DEAR ABBY: The holiday season has begun and most people have started planning for family feasts, gifts, home decorating and travel. Not everyone, however, will be able to leave home, enjoy a holiday trip, or be with family and friends. For many people who are frail, elderly, sick and have disabilities, the holidays mean staying home without the festivities enjoyed by others.
May I offer some simple suggestions to brighten the holidays for our homebound neighbors?
1. One way to literally make the holidays brighter is to help replace burned-out lightbulbs inside and outside their homes. This can be extremely helpful for someone who has difficulty standing or turning bulbs in light sockets. (The same is also true for replacing batteries in smoke detectors.)

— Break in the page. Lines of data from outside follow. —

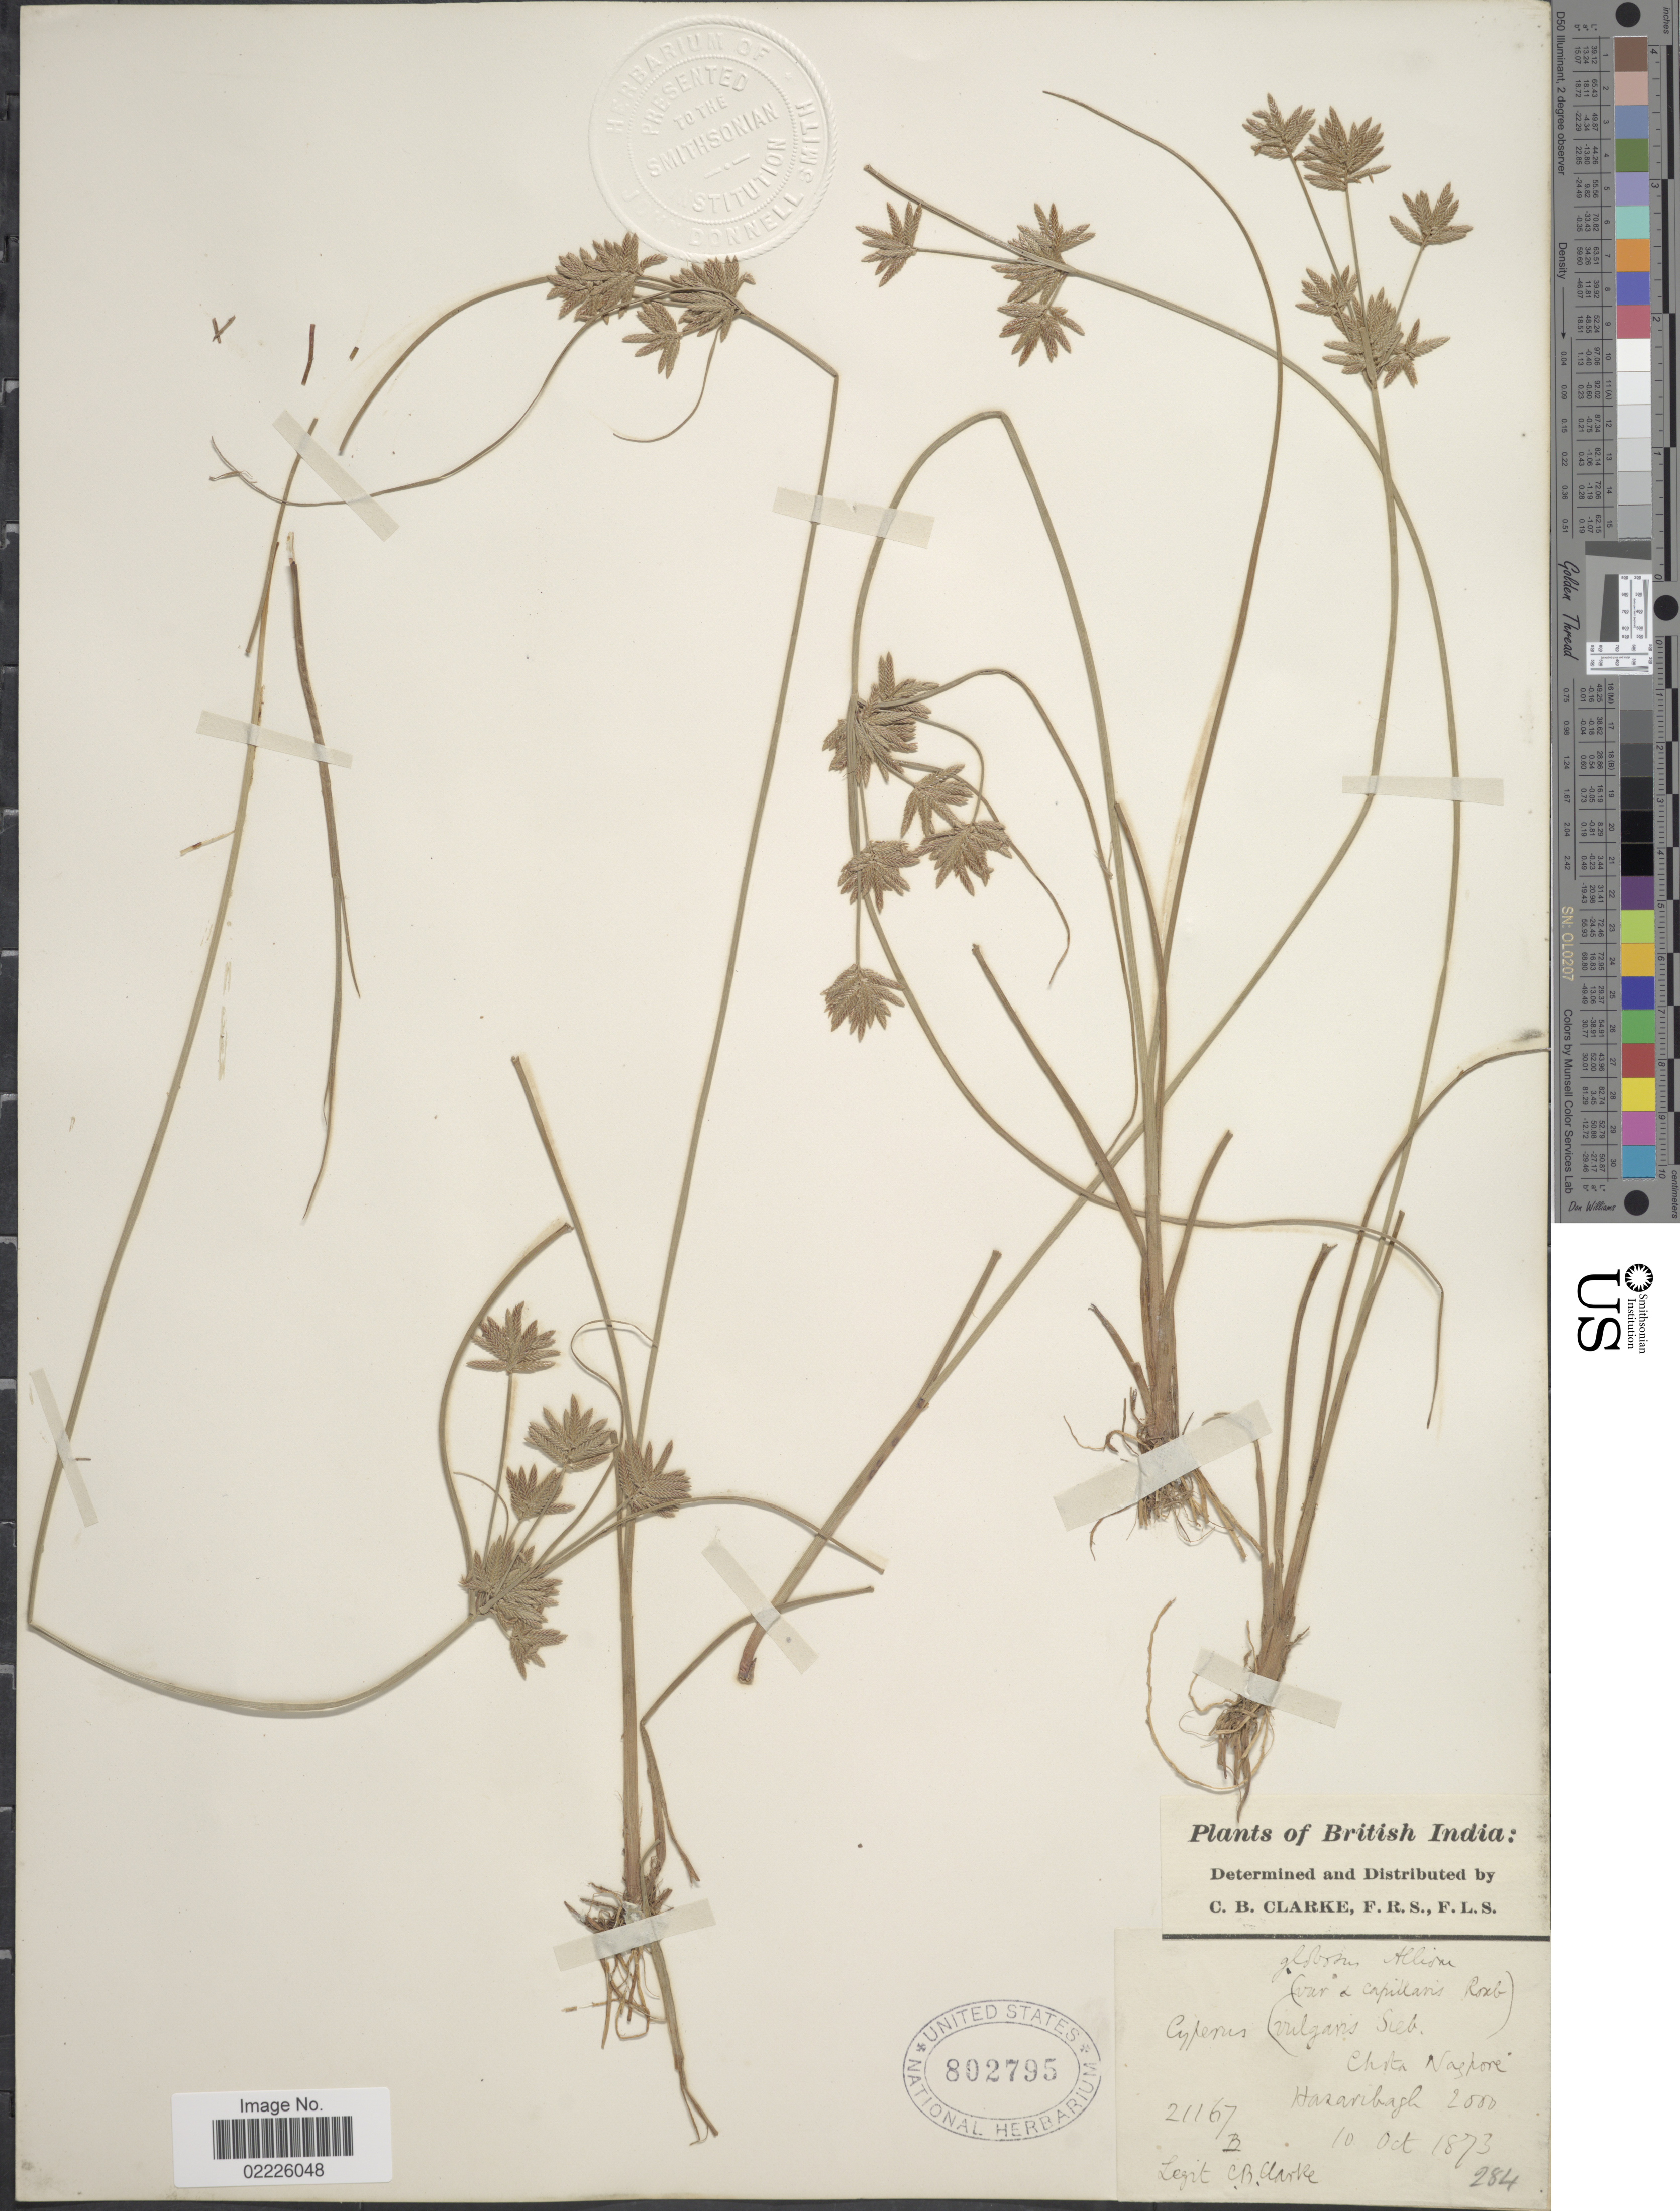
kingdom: Plantae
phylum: Tracheophyta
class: Liliopsida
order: Poales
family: Cyperaceae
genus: Cyperus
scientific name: Cyperus flavidus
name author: Retz.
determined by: Strong, Mark T., (BOT), Smithsonian Institution - National Museum of Natural History (UNITED STATES)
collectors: C. B. Clarke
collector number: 21167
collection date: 1873-10-10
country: India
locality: British India, Hazaribagh, Chota Nagpore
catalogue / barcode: US 802795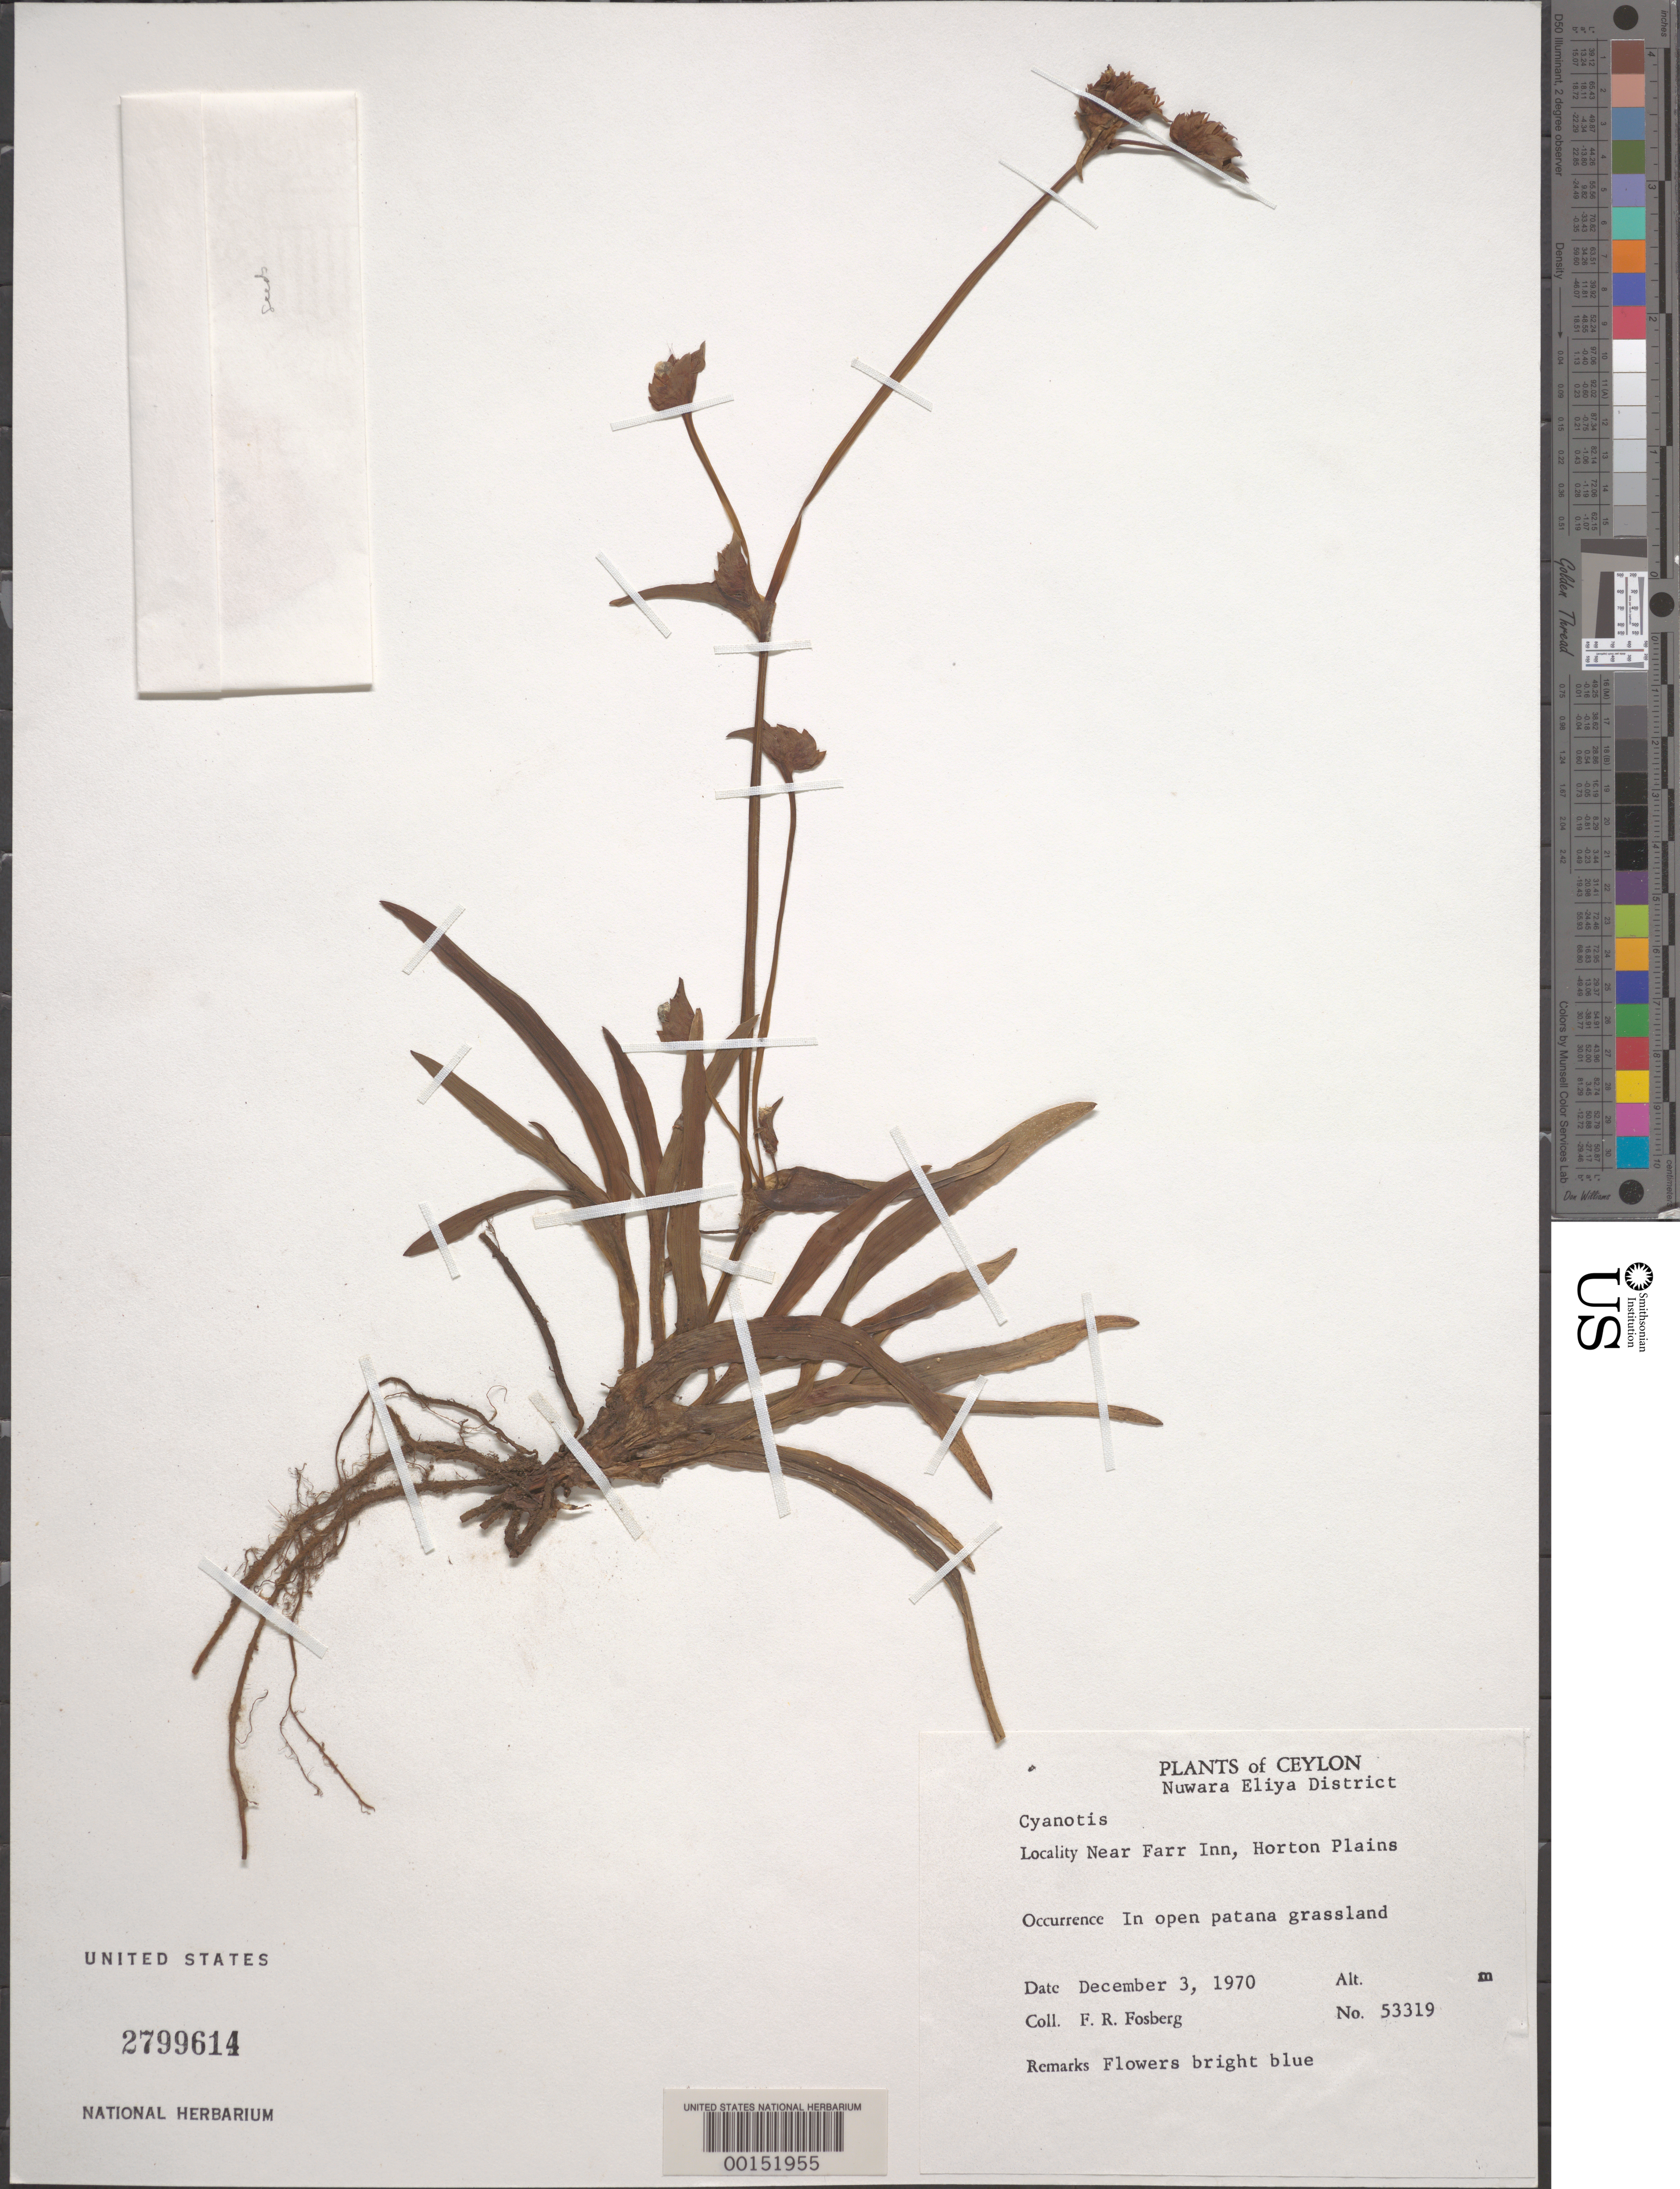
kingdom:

2. Help with holiday decorations. Because putting up decorations can be difficult for frail elderly people, a little assistance with lights and ornaments that usually remain in boxes could brighten their holidays.
3. Give a holiday gift of nonperishable food items. For elderly individuals on fixed incomes, a special gift of jam, instant hot cereals, fruit or a selection of teas or coffee could be a "luxury."
4. Check to see if the heat inside the home is adequate and that precautions have been taken to ensure that faucets are working during sub-zero temperatures.
5. A lap robe or quilt can be a welcomed gift for someone whose home is not well-insulated or heated when the temperature falls.
Many elderly people find it difficult to ask for something, valuing their self-reliance and independence, even if it means ignoring a need. If you think a homebound neighbor could use assistance or a special gift, please reach out and make the effort to help. -- LINDA MASON, VISITING NURSE ASSOCIATION OF TEXAS
DEAR LINDA: I hope your suggestions will stimulate people to think about how they can help those who have difficulty helping themselves. To your terrific suggestions, I would like to add: Loneliness is the ultimate poverty. If you can, spend some time visiting. For someone who lives alone, the holidays can be a constant reminder of family or friends who are no longer living. A little company can go along way toward easing these feelings of loneliness.
And if you're feeling lonely yourself, consider volunteering to deliver Meals on Wheels. Holiday vacations can create a shortage of the volunteers needed to bring meals and human contact to homebound elderly, and those who are sick and disabled. Besides delivering food, the drivers can also provide much-needed holiday cheer. There is no greater "upper" than bringing joy to others.